The most common deception technology solutions are based on decoys (fake systems, networks, or data) and breadcrumbs that lure attackers and trigger alerts when an attack happens. This can be at the low end of the spectrum with signature-based detection that’s highly accurate but very threat-specific (like a submarine’s propeller) or the other extreme in behaviors/heuristics with broad threat coverage and more prone to false positives (like detecting radar contact that may be a submarine or a shoal of fish).
Modern deception solutions also conceal the real stuff attackers want — files, folders, data, credentials, mapped drives, removable storage devices, and even the network itself. Detection of these assets indicates that an attack is underway and can trigger alerts from other security controls.
These deception assets can be deployed at the perimeter, on endpoints, in Active Directory, and the network itself and offer coverage of often-neglected blindspots. By reducing the number of false positives and the time it takes to detect an adversary, deception can significantly minimize attacker dwell time and allow defenses to stop attacks before they become catastrophic. Deception augmentation technology can also enhance the detection of the human element by targeting an attacker’s goals and providing richer context about what they’re up to.
Reduces Dwell Time on the Network
The longer cybercriminals dwell in your network, the more likely they will steal sensitive information or pull off a financial heist. Deception technologies shorten attack dwell time by identifying and catching attacks at the most vulnerable stages.

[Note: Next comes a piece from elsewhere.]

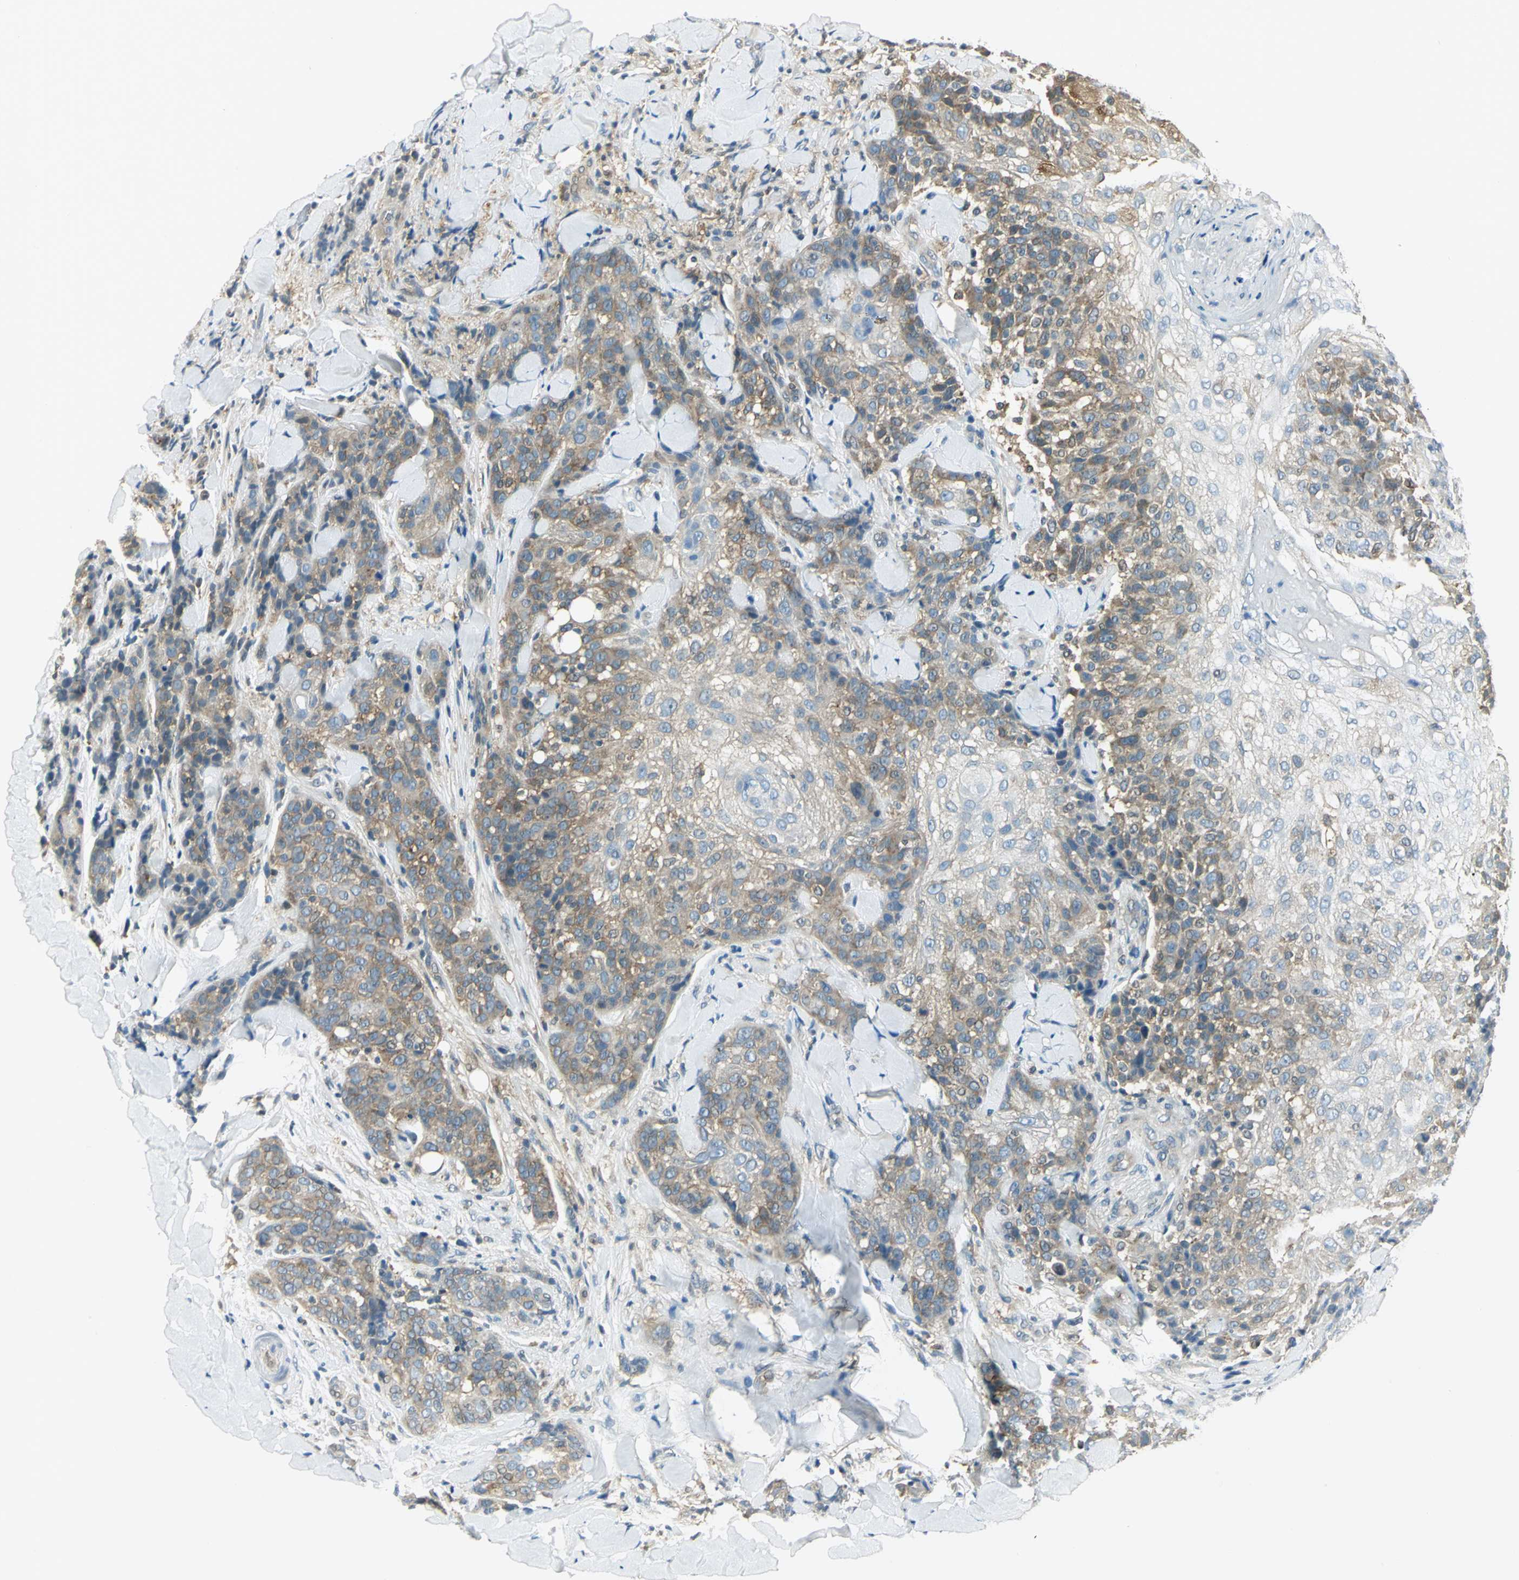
{"staining": {"intensity": "moderate", "quantity": ">75%", "location": "cytoplasmic/membranous"}, "tissue": "skin cancer", "cell_type": "Tumor cells", "image_type": "cancer", "snomed": [{"axis": "morphology", "description": "Normal tissue, NOS"}, {"axis": "morphology", "description": "Squamous cell carcinoma, NOS"}, {"axis": "topography", "description": "Skin"}], "caption": "An image of human skin squamous cell carcinoma stained for a protein shows moderate cytoplasmic/membranous brown staining in tumor cells.", "gene": "FYN", "patient": {"sex": "female", "age": 83}}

This is because deception identifies attackers by intent, not by their known signatures. By creating decoy systems, files, and applications enticing an attacker — but that no legitimate user would ever need or want to access – deception technology detects anomalous attack behavior. It can then pinpoint the proverbial needle in the haystack by tracing back from the decoy asset to the attacking attacker, providing the intelligence needed to take the appropriate next step (often remediation).

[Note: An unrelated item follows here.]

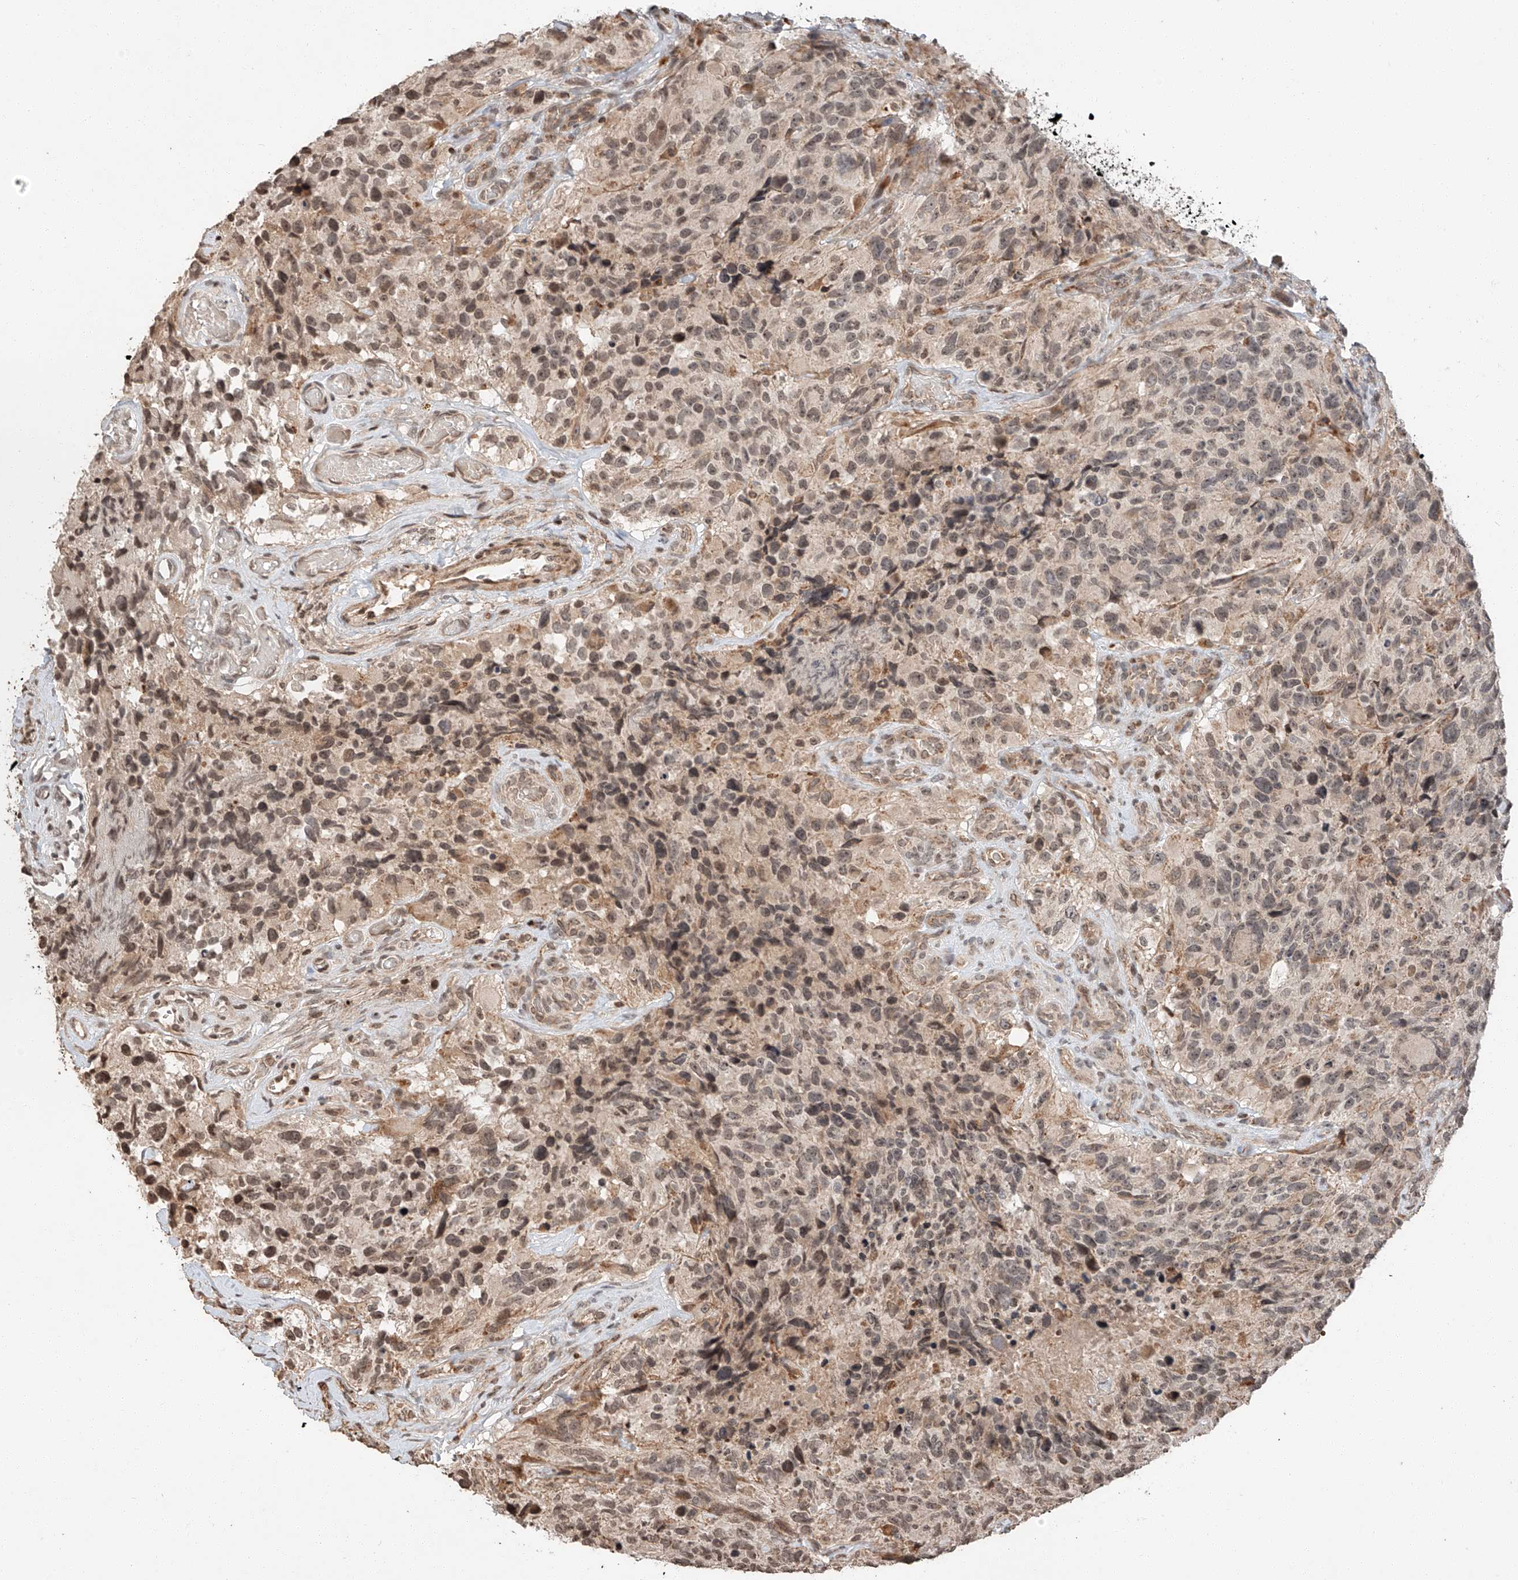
{"staining": {"intensity": "weak", "quantity": "<25%", "location": "cytoplasmic/membranous,nuclear"}, "tissue": "glioma", "cell_type": "Tumor cells", "image_type": "cancer", "snomed": [{"axis": "morphology", "description": "Glioma, malignant, High grade"}, {"axis": "topography", "description": "Brain"}], "caption": "Glioma stained for a protein using IHC shows no positivity tumor cells.", "gene": "ARHGAP33", "patient": {"sex": "male", "age": 69}}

Unlike many security tools that produce numerous low-confidence alerts that waste time for SOC teams, deception deployments generate only high-confidence signals. This allows SOC teams to prioritize and fine-tune correlation and alerting in their SIEM, reducing the time they need to validate each alert. Moreover, since deception technology does not trigger false positives, it frees up personal hours that can be spent on other important security functions like threat hunting and automated response. This significantly reduces your Mean Time to Know (MTTK). In some cases, we’ve seen MTTK fall into single-digit minutes.
Cyber attackers attempt to gain unauthorized access to networks, systems, and software and move laterally within the enterprise. Often, this is done undetected. Deception technology mimics the environment, enticing attackers to interact and giving security teams time to detect attacks and gain insight into their tactics and techniques (TTPs).
Unlike traditional anomaly detection and intrusion detection/prevention systems, which use signatures or susceptible machine learning algorithms to trigger network events, deception technologies are designed to lure and misdirect attackers. This allows for generating high-fidelity alerts packed with meaningful data without risk to the network or other assets. The signs can be prioritized, and the correlation and threat intelligence can be refined at the SOC to reduce false positives and dead ends.
In a game of odds, the defender must be right 100% of the time, and the attacker only has to be right once. When the adversary interacts with deception assets, an alert is triggered, and the attack is thwarted. Depending on the deception platform, these deceptive assets include lures on endpoints, breadcrumbs in the network layer, and baits in stored data. These can identify reconnaissance, lateral movement, and other common attack paths. Reducing the response gap means that threats can be detected and stopped more quickly, saving critical information and mitigating a business disruption.